PROBLEM STATEMENT:
Give back the data in full. Leave nothing out.

SUPPLIED DATA:
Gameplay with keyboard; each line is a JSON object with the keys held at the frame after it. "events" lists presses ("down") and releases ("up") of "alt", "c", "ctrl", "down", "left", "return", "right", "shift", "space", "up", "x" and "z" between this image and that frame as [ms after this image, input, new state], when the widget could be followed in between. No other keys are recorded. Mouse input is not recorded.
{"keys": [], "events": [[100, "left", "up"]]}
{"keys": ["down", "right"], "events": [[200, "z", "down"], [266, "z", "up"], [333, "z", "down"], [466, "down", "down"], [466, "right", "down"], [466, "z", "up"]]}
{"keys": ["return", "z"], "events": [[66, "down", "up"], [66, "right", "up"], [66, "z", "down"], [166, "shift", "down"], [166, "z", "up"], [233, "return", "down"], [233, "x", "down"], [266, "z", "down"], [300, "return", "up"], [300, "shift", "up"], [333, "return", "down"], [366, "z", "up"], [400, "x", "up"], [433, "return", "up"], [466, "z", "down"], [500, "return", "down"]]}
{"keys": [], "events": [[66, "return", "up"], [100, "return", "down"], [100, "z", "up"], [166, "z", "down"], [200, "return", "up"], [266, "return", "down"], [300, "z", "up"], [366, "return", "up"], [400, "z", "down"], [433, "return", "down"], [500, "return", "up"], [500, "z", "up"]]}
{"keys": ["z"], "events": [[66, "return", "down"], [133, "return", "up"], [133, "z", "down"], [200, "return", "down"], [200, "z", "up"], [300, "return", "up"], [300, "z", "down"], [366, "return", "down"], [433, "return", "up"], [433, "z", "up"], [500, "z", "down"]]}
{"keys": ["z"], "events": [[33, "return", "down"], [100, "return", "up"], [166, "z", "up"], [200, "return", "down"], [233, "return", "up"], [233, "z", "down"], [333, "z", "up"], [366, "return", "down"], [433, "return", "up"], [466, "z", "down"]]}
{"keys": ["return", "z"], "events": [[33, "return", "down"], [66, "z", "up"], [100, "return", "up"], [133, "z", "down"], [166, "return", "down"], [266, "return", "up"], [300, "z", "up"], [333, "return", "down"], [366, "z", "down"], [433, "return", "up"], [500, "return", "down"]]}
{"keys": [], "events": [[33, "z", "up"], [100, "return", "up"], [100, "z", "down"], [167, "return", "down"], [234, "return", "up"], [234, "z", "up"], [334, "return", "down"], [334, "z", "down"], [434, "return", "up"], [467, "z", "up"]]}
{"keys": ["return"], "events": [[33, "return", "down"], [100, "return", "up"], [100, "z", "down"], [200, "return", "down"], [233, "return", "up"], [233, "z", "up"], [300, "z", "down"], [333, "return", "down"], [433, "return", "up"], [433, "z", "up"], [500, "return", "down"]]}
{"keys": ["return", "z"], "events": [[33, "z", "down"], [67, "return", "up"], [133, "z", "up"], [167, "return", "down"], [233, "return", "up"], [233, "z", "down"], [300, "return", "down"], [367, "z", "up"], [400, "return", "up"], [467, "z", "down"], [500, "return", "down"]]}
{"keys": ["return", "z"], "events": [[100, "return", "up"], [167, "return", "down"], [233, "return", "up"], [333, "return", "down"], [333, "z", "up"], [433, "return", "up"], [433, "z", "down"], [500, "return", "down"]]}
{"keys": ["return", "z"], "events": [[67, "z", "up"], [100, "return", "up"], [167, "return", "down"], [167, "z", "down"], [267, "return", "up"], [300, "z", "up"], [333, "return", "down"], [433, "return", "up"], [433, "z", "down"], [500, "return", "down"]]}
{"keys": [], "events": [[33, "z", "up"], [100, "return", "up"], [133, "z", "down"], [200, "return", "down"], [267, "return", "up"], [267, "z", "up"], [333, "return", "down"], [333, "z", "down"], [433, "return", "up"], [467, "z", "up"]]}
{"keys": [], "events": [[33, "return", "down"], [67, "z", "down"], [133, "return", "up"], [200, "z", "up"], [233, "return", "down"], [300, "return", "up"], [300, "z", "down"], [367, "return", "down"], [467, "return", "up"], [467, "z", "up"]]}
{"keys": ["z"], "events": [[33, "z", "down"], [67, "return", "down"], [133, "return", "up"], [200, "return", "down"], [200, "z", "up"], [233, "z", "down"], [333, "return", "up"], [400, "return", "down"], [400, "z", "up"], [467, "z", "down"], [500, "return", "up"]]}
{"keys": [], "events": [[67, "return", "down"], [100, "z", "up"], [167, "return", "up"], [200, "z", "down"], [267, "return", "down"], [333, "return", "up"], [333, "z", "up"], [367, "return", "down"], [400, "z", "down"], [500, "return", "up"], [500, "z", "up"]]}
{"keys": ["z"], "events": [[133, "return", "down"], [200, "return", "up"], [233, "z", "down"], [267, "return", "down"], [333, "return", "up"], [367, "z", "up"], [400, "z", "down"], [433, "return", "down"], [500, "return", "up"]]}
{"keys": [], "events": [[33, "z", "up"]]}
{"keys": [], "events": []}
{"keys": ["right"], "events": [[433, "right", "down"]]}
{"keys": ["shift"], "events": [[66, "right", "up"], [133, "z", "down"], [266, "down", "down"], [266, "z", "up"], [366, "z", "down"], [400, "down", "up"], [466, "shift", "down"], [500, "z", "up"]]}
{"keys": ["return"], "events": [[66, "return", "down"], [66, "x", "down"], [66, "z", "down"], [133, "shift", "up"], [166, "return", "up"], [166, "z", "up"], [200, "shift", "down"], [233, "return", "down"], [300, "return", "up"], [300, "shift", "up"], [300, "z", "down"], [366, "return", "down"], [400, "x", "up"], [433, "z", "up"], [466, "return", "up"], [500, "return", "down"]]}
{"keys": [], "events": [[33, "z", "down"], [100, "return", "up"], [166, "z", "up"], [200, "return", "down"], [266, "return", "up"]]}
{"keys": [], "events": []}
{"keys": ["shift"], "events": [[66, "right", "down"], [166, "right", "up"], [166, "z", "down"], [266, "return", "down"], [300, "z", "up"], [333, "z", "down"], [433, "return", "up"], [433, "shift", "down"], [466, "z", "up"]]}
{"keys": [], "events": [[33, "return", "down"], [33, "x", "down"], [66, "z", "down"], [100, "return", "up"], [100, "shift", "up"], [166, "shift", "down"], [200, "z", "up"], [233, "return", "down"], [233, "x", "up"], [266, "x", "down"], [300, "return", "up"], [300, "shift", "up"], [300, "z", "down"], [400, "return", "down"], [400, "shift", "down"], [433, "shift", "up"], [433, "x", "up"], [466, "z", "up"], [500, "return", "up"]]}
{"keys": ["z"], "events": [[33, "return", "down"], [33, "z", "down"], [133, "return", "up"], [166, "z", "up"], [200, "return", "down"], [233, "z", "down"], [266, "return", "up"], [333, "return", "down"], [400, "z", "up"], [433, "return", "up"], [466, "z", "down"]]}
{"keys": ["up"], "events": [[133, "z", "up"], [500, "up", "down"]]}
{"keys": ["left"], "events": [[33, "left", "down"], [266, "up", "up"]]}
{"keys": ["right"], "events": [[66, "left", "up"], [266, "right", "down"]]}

SOLUTION:
Gameplay with keyboard; each line is a JSON object with the keys held at the frame after it. "events" lists presses ("down") and releases ("up") of "alt", "c", "ctrl", "down", "left", "return", "right", "shift", "space", "up", "x" and "z" between this image and that frame as [ms after this image, input, new state], when the widget could be followed in between. No other keys are recorded. Mouse input is not recorded.
{"keys": [], "events": [[100, "left", "up"]]}
{"keys": ["down", "right"], "events": [[200, "z", "down"], [266, "z", "up"], [333, "z", "down"], [466, "down", "down"], [466, "right", "down"], [466, "z", "up"]]}
{"keys": ["return", "z"], "events": [[66, "down", "up"], [66, "right", "up"], [66, "z", "down"], [166, "shift", "down"], [166, "z", "up"], [233, "return", "down"], [233, "x", "down"], [266, "z", "down"], [300, "return", "up"], [300, "shift", "up"], [333, "return", "down"], [366, "z", "up"], [400, "x", "up"], [433, "return", "up"], [466, "z", "down"], [500, "return", "down"]]}
{"keys": [], "events": [[66, "return", "up"], [100, "return", "down"], [100, "z", "up"], [166, "z", "down"], [200, "return", "up"], [266, "return", "down"], [300, "z", "up"], [366, "return", "up"], [400, "z", "down"], [433, "return", "down"], [500, "return", "up"], [500, "z", "up"]]}
{"keys": ["z"], "events": [[66, "return", "down"], [133, "return", "up"], [133, "z", "down"], [200, "return", "down"], [200, "z", "up"], [300, "return", "up"], [300, "z", "down"], [366, "return", "down"], [433, "return", "up"], [433, "z", "up"], [500, "z", "down"]]}
{"keys": ["z"], "events": [[33, "return", "down"], [100, "return", "up"], [166, "z", "up"], [200, "return", "down"], [233, "return", "up"], [233, "z", "down"], [333, "z", "up"], [366, "return", "down"], [433, "return", "up"], [466, "z", "down"]]}
{"keys": ["return", "z"], "events": [[33, "return", "down"], [66, "z", "up"], [100, "return", "up"], [133, "z", "down"], [166, "return", "down"], [266, "return", "up"], [300, "z", "up"], [333, "return", "down"], [366, "z", "down"], [433, "return", "up"], [500, "return", "down"]]}
{"keys": [], "events": [[33, "z", "up"], [100, "return", "up"], [100, "z", "down"], [167, "return", "down"], [234, "return", "up"], [234, "z", "up"], [334, "return", "down"], [334, "z", "down"], [434, "return", "up"], [467, "z", "up"]]}
{"keys": ["return"], "events": [[33, "return", "down"], [100, "return", "up"], [100, "z", "down"], [200, "return", "down"], [233, "return", "up"], [233, "z", "up"], [300, "z", "down"], [333, "return", "down"], [433, "return", "up"], [433, "z", "up"], [500, "return", "down"]]}
{"keys": ["return", "z"], "events": [[33, "z", "down"], [67, "return", "up"], [133, "z", "up"], [167, "return", "down"], [233, "return", "up"], [233, "z", "down"], [300, "return", "down"], [367, "z", "up"], [400, "return", "up"], [467, "z", "down"], [500, "return", "down"]]}
{"keys": ["return", "z"], "events": [[100, "return", "up"], [167, "return", "down"], [233, "return", "up"], [333, "return", "down"], [333, "z", "up"], [433, "return", "up"], [433, "z", "down"], [500, "return", "down"]]}
{"keys": ["return", "z"], "events": [[67, "z", "up"], [100, "return", "up"], [167, "return", "down"], [167, "z", "down"], [267, "return", "up"], [300, "z", "up"], [333, "return", "down"], [433, "return", "up"], [433, "z", "down"], [500, "return", "down"]]}
{"keys": [], "events": [[33, "z", "up"], [100, "return", "up"], [133, "z", "down"], [200, "return", "down"], [267, "return", "up"], [267, "z", "up"], [333, "return", "down"], [333, "z", "down"], [433, "return", "up"], [467, "z", "up"]]}
{"keys": [], "events": [[33, "return", "down"], [67, "z", "down"], [133, "return", "up"], [200, "z", "up"], [233, "return", "down"], [300, "return", "up"], [300, "z", "down"], [367, "return", "down"], [467, "return", "up"], [467, "z", "up"]]}
{"keys": ["z"], "events": [[33, "z", "down"], [67, "return", "down"], [133, "return", "up"], [200, "return", "down"], [200, "z", "up"], [233, "z", "down"], [333, "return", "up"], [400, "return", "down"], [400, "z", "up"], [467, "z", "down"], [500, "return", "up"]]}
{"keys": [], "events": [[67, "return", "down"], [100, "z", "up"], [167, "return", "up"], [200, "z", "down"], [267, "return", "down"], [333, "return", "up"], [333, "z", "up"], [367, "return", "down"], [400, "z", "down"], [500, "return", "up"], [500, "z", "up"]]}
{"keys": ["z"], "events": [[133, "return", "down"], [200, "return", "up"], [233, "z", "down"], [267, "return", "down"], [333, "return", "up"], [367, "z", "up"], [400, "z", "down"], [433, "return", "down"], [500, "return", "up"]]}
{"keys": [], "events": [[33, "z", "up"]]}
{"keys": [], "events": []}
{"keys": ["right"], "events": [[433, "right", "down"]]}
{"keys": ["shift"], "events": [[66, "right", "up"], [133, "z", "down"], [266, "down", "down"], [266, "z", "up"], [366, "z", "down"], [400, "down", "up"], [466, "shift", "down"], [500, "z", "up"]]}
{"keys": ["return"], "events": [[66, "return", "down"], [66, "x", "down"], [66, "z", "down"], [133, "shift", "up"], [166, "return", "up"], [166, "z", "up"], [200, "shift", "down"], [233, "return", "down"], [300, "return", "up"], [300, "shift", "up"], [300, "z", "down"], [366, "return", "down"], [400, "x", "up"], [433, "z", "up"], [466, "return", "up"], [500, "return", "down"]]}
{"keys": [], "events": [[33, "z", "down"], [100, "return", "up"], [166, "z", "up"], [200, "return", "down"], [266, "return", "up"]]}
{"keys": [], "events": []}
{"keys": ["shift"], "events": [[66, "right", "down"], [166, "right", "up"], [166, "z", "down"], [266, "return", "down"], [300, "z", "up"], [333, "z", "down"], [433, "return", "up"], [433, "shift", "down"], [466, "z", "up"]]}
{"keys": [], "events": [[33, "return", "down"], [33, "x", "down"], [66, "z", "down"], [100, "return", "up"], [100, "shift", "up"], [166, "shift", "down"], [200, "z", "up"], [233, "return", "down"], [233, "x", "up"], [266, "x", "down"], [300, "return", "up"], [300, "shift", "up"], [300, "z", "down"], [400, "return", "down"], [400, "shift", "down"], [433, "shift", "up"], [433, "x", "up"], [466, "z", "up"], [500, "return", "up"]]}
{"keys": ["z"], "events": [[33, "return", "down"], [33, "z", "down"], [133, "return", "up"], [166, "z", "up"], [200, "return", "down"], [233, "z", "down"], [266, "return", "up"], [333, "return", "down"], [400, "z", "up"], [433, "return", "up"], [466, "z", "down"]]}
{"keys": ["up"], "events": [[133, "z", "up"], [500, "up", "down"]]}
{"keys": ["left"], "events": [[33, "left", "down"], [266, "up", "up"]]}
{"keys": ["right"], "events": [[66, "left", "up"], [266, "right", "down"]]}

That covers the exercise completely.